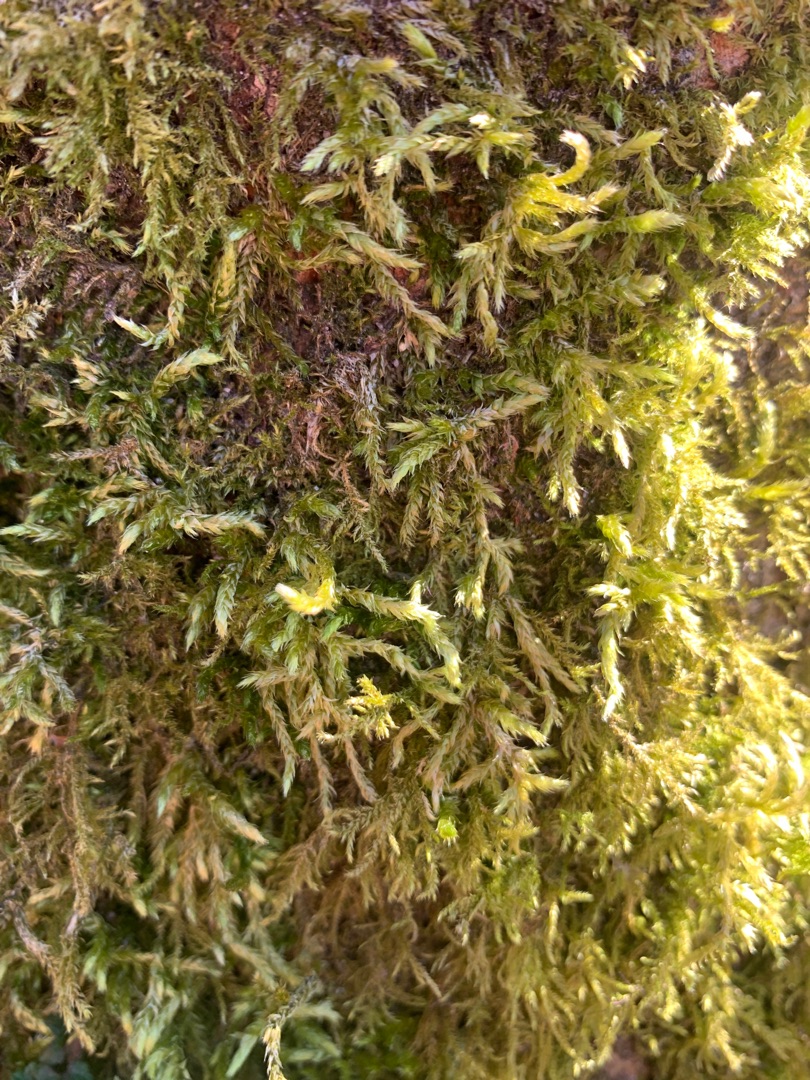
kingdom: Plantae
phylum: Bryophyta
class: Bryopsida
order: Hypnales
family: Brachytheciaceae
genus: Brachythecium
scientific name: Brachythecium rutabulum
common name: Almindelig kortkapsel
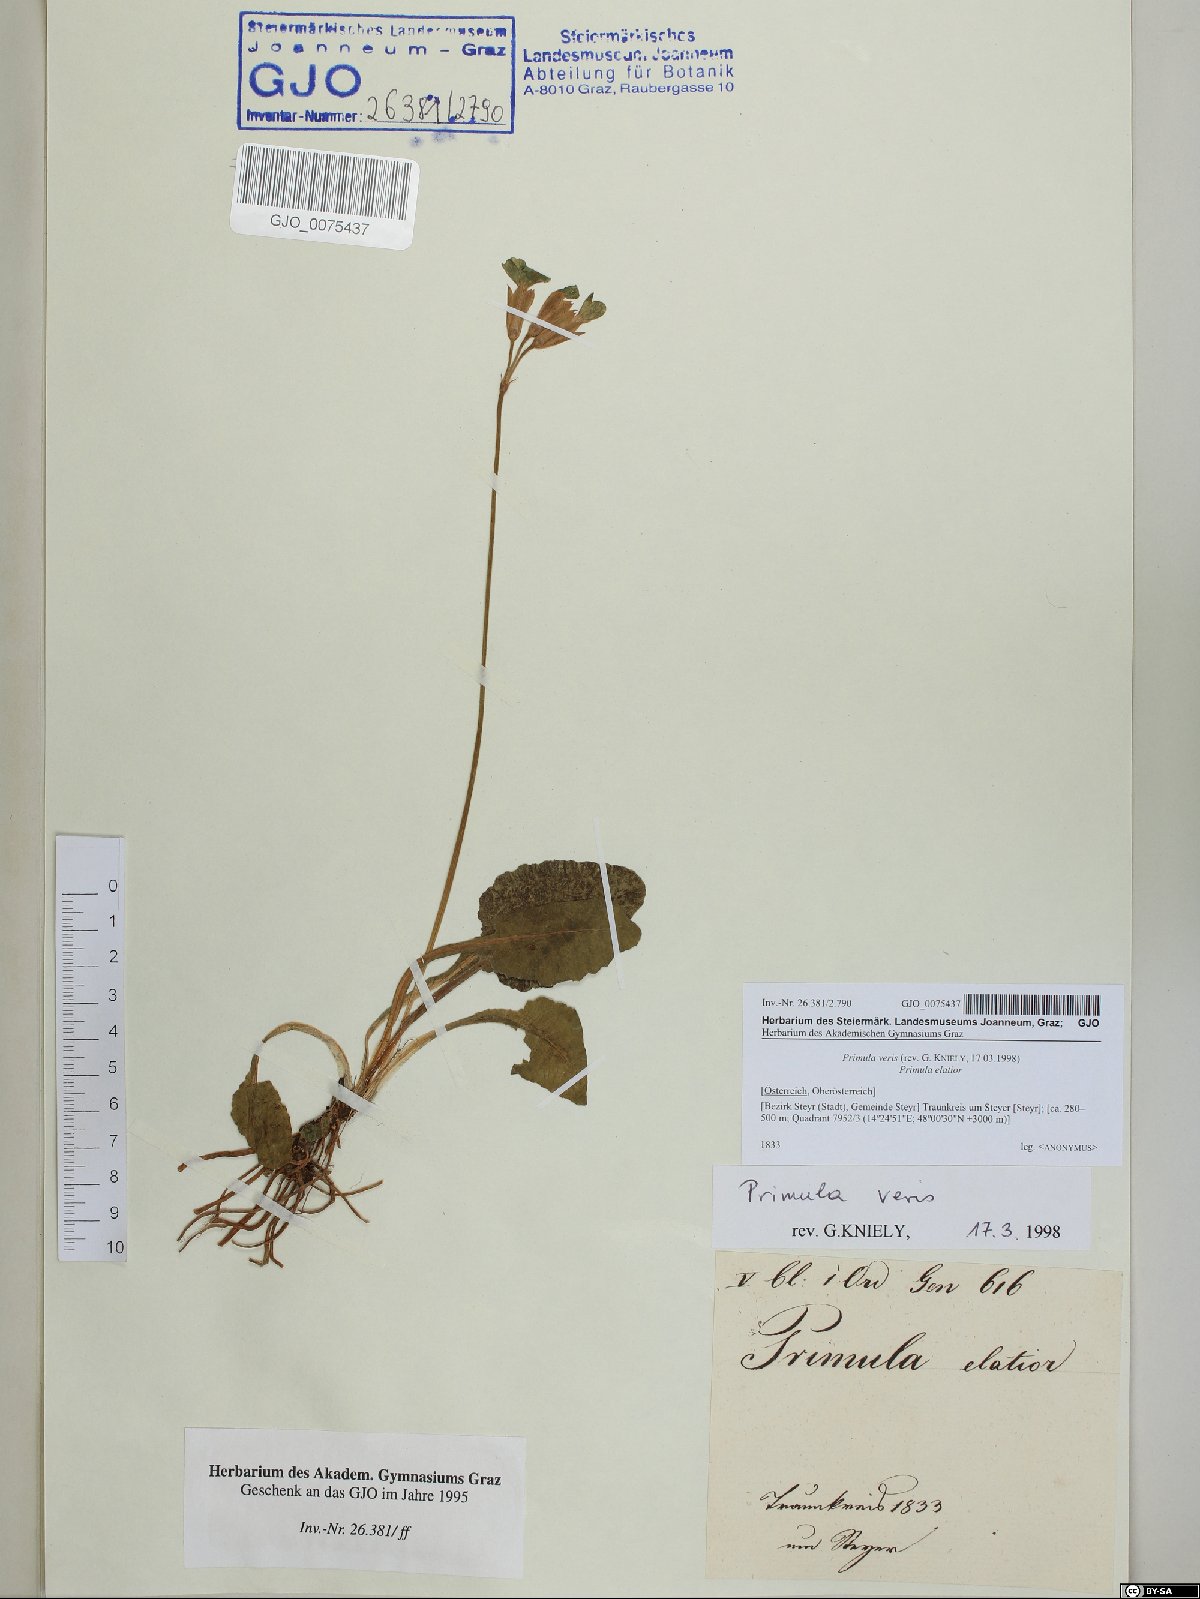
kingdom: Plantae
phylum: Tracheophyta
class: Magnoliopsida
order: Ericales
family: Primulaceae
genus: Primula
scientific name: Primula veris
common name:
• • •
Reproduce every line of the data above word for word, leaving out the pictures.

### [TASK RESULT]
kingdom: Plantae
phylum: Bryophyta
class: Bryopsida
order: Hypnales
family: Brachytheciaceae
genus: Brachythecium
scientific name: Brachythecium rutabulum
common name: Almindelig kortkapsel
kingdom: Plantae
phylum: Tracheophyta
class: Magnoliopsida
order: Ericales
family: Primulaceae
genus: Primula
scientific name: Primula veris
common name:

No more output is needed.